A future contributor reading this module may suggest “just put reqwest::Error in the variant — downstream users want the full reqwest API”. That is the wrong simplification. The wrapper-types pattern is load-bearing for five independent reasons; all five must be re-derived from first principles before the wrappers can be removed:

  1. SemVer-bump isolation. reqwest::Error and tungstenite::Error are #[non_exhaustive] from third-party crates that bump major versions independently of this crate. Exposing them in this crate’s public API turns every transitive reqwest major bump into a SemVer break for every downstream extension client (jmap-mail-client, jmap-chat-client, jmap-calendars-client, etc., all eight planned extensions).
  2. Transport replaceability. This crate may swap the HTTP / WebSocket transport entirely — ureq, hyper-util directly, a curl-backed transport for an unusual deployment — without breaking downstream. The only thing downstream binds to is the wrapper’s accessor signature; the wrapped type is private and can be replaced in-place.
  3. Curated accessor surface. Not every reqwest::Error method is mirrored. Adding new diagnostic surface (e.g. WebSocketError::close_code()) requires a deliberate pub fn decision in this file, which surfaces in code review. An unwrapped error would silently grow the surface every reqwest minor release.
  4. Opaque construction. The pub(crate) from_reqwest / from_ws / from_invalid_header helpers on ClientError mean downstream cannot construct the transport-error variants even if they wanted to. That keeps the variants genuinely opaque — no “well, the public field is a reqwest::Error, so downstream can match on it” loophole.
  5. Workspace policy alignment. This crate’s AGENTS.md “Design Constraints” table documents the wrappers as settled after bd:JMAP-6lsm.22. The workspace AGENTS.md “TLS stack” rule additionally forbids native-tls / openssl; allowing reqwest::Error to leak would re-couple downstream to the reqwest feature-set decisions this crate has already made.
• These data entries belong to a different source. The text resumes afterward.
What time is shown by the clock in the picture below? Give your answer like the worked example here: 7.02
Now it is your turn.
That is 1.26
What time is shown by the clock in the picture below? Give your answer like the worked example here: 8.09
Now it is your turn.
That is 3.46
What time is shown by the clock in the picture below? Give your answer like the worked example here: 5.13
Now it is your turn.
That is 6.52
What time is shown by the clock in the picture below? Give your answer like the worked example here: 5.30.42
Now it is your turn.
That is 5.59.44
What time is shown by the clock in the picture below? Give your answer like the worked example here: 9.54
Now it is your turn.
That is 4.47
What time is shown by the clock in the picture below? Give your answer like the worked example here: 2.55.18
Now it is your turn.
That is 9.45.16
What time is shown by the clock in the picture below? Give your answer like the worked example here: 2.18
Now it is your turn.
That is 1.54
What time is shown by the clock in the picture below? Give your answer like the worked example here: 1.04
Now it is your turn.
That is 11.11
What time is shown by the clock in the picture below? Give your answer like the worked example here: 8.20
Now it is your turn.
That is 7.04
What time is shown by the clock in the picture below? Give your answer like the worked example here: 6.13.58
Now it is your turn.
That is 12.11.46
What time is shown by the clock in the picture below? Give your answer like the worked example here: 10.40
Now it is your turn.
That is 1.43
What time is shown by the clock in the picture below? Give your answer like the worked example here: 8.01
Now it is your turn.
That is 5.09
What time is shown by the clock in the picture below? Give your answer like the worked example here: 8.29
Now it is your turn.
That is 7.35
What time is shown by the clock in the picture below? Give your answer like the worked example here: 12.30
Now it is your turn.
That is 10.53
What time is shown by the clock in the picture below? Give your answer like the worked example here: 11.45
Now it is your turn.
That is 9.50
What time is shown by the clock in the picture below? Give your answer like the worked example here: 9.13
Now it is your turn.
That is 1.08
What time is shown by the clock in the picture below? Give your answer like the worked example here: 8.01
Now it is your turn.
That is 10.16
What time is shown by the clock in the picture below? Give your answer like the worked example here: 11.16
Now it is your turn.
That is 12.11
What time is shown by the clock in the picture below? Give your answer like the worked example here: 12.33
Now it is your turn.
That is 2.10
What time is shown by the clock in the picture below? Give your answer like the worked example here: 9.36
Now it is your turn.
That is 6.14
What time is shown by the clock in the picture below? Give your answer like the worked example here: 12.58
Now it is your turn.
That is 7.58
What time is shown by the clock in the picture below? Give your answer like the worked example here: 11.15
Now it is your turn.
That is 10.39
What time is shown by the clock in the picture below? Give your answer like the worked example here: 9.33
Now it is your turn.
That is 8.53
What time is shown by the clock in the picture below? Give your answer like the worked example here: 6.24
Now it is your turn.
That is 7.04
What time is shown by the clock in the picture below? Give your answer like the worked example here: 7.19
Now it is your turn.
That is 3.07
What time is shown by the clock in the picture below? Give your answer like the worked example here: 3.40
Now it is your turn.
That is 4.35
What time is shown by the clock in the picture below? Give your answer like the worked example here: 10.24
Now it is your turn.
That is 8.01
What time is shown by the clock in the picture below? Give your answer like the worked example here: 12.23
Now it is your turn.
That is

The accessor set on each wrapper is deliberately minimal. Resist requests to “just expose reqwest::Error” without re-arguing all five reasons above.

Structs§

HttpError
HTTP transport error reported by the underlying HTTP client.
InvalidHeaderValueError
A header value (typically an authentication token) contained bytes that are not valid for an HTTP header.
ParseError
JSON deserialize / parse error reported by the underlying JSON parser.
SerializeError
JSON serialize error reported by the underlying JSON serializer.
WebSocketError
WebSocket transport error reported by the underlying WebSocket client.

Enums§

ClientError
Errors produced by the base JMAP client.
HttpErrorKind
Classification of an HttpError returned by HttpError::kind.
ParseCategory
Classification of a ParseError / SerializeError failure.
WebSocketErrorKind
Classification of a WebSocketError returned by WebSocketError::kind.